# [The problem]
Format the lines of the data as a numbered list, starting at the line containing "(Thursday): end time?" and ending at the last line of the data, both included. Leave out any blank lines.

# [Dataset extract]
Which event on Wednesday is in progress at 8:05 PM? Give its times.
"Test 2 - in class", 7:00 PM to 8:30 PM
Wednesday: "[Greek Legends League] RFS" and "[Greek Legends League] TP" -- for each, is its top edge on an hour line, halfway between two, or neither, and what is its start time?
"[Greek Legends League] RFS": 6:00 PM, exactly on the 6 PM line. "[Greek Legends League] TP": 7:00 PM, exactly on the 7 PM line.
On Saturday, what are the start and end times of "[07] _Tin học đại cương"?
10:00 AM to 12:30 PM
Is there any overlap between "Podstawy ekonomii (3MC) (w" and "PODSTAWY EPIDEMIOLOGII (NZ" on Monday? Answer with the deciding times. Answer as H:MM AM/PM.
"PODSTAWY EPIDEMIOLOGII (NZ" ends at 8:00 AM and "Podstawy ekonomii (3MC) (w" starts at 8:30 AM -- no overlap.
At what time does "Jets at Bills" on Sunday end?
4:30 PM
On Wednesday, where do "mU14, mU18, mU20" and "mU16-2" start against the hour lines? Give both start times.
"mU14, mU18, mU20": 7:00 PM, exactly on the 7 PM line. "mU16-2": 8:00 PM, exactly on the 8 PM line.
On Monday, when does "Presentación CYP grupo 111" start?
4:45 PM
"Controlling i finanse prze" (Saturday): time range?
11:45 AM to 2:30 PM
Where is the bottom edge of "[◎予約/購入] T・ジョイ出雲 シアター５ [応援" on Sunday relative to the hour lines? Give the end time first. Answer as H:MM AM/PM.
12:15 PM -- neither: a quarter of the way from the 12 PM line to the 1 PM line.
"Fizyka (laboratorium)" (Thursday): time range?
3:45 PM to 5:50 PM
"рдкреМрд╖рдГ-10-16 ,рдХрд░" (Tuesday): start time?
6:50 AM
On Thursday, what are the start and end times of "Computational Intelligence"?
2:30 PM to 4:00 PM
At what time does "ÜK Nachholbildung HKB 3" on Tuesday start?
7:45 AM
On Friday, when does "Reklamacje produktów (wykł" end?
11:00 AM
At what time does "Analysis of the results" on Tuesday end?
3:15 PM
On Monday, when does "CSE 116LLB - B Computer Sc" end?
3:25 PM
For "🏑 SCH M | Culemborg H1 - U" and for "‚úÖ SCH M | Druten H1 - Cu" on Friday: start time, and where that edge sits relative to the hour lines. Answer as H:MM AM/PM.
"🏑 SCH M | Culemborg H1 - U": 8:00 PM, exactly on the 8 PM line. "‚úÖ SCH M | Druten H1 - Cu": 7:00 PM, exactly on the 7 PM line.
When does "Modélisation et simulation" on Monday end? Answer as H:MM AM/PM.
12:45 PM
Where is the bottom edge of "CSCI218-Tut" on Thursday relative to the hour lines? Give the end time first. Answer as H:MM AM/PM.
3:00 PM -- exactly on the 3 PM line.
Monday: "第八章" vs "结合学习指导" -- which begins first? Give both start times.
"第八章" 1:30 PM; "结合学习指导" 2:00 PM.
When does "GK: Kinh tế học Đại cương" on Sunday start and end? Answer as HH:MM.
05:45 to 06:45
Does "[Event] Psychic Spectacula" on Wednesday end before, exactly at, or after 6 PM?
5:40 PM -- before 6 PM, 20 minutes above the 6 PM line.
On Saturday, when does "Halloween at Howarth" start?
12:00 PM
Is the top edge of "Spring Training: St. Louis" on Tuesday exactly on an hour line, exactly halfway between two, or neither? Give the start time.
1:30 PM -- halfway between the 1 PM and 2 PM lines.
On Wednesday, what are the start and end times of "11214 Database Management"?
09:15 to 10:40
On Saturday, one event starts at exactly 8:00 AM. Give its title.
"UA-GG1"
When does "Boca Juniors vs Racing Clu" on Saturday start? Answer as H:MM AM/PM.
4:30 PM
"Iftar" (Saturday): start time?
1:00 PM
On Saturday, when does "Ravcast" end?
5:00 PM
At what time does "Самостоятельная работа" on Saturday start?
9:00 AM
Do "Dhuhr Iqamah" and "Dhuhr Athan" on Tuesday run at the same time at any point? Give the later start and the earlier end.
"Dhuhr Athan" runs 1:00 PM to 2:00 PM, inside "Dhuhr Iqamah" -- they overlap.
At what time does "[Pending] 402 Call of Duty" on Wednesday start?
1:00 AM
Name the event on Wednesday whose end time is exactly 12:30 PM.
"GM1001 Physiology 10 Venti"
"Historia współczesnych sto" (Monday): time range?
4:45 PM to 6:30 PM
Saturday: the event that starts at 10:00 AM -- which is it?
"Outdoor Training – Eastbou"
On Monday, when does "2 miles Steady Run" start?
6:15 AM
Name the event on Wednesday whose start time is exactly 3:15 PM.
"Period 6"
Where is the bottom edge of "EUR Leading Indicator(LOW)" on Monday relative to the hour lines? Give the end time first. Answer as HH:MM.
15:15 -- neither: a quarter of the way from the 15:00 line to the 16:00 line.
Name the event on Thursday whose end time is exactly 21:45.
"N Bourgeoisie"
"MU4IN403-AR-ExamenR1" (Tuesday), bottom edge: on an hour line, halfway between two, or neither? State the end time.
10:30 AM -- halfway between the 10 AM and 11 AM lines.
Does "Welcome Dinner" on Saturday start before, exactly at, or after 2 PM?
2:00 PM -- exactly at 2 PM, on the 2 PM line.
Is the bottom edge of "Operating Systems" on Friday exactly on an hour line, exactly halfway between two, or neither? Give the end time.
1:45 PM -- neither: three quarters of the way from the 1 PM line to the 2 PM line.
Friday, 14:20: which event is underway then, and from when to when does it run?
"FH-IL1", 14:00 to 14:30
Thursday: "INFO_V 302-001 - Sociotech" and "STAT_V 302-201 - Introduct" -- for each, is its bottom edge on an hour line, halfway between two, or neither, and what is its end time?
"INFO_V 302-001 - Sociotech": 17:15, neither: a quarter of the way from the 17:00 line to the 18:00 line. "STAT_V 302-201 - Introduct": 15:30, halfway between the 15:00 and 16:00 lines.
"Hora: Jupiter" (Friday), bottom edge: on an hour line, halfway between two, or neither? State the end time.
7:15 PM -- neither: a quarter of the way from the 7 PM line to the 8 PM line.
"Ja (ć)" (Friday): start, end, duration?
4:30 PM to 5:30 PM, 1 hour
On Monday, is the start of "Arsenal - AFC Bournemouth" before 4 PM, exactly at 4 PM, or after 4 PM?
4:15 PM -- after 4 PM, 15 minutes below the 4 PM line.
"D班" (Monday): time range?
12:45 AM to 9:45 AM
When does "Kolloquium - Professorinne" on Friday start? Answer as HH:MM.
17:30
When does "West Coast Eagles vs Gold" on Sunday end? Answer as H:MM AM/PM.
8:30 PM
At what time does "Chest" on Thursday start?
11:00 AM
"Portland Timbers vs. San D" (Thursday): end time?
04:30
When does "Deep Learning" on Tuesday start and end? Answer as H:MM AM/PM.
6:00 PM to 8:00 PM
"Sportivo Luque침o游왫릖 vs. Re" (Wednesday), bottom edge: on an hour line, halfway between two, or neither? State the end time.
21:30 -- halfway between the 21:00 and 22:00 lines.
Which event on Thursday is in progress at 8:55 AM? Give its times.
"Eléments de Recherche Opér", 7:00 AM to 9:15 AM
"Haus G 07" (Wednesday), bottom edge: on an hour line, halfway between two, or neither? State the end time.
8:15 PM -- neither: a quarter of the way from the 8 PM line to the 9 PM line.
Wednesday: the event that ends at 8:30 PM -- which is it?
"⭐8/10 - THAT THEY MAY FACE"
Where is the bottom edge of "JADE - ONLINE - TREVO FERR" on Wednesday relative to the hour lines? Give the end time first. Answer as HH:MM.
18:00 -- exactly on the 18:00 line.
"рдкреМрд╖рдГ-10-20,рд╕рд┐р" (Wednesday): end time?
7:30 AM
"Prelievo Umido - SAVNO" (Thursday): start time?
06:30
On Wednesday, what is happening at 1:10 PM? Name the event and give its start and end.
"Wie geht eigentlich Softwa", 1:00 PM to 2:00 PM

# [Correct result]
1. "Portland Timbers vs. San D" (Thursday): end time?
2. 04:30
3. When does "Deep Learning" on Tuesday start and end? Answer as H:MM AM/PM.
4. 6:00 PM to 8:00 PM
5. "Sportivo Luque침o游왫릖 vs. Re" (Wednesday), bottom edge: on an hour line, halfway between two, or neither? State the end time.
6. 21:30 -- halfway between the 21:00 and 22:00 lines.
7. Which event on Thursday is in progress at 8:55 AM? Give its times.
8. "Eléments de Recherche Opér", 7:00 AM to 9:15 AM
9. "Haus G 07" (Wednesday), bottom edge: on an hour line, halfway between two, or neither? State the end time.
10. 8:15 PM -- neither: a quarter of the way from the 8 PM line to the 9 PM line.
11. Wednesday: the event that ends at 8:30 PM -- which is it?
12. "⭐8/10 - THAT THEY MAY FACE"
13. Where is the bottom edge of "JADE - ONLINE - TREVO FERR" on Wednesday relative to the hour lines? Give the end time first. Answer as HH:MM.
14. 18:00 -- exactly on the 18:00 line.
15. "рдкреМрд╖рдГ-10-20,рд╕рд┐р" (Wednesday): end time?
16. 7:30 AM
17. "Prelievo Umido - SAVNO" (Thursday): start time?
18. 06:30
19. On Wednesday, what is happening at 1:10 PM? Name the event and give its start and end.
20. "Wie geht eigentlich Softwa", 1:00 PM to 2:00 PM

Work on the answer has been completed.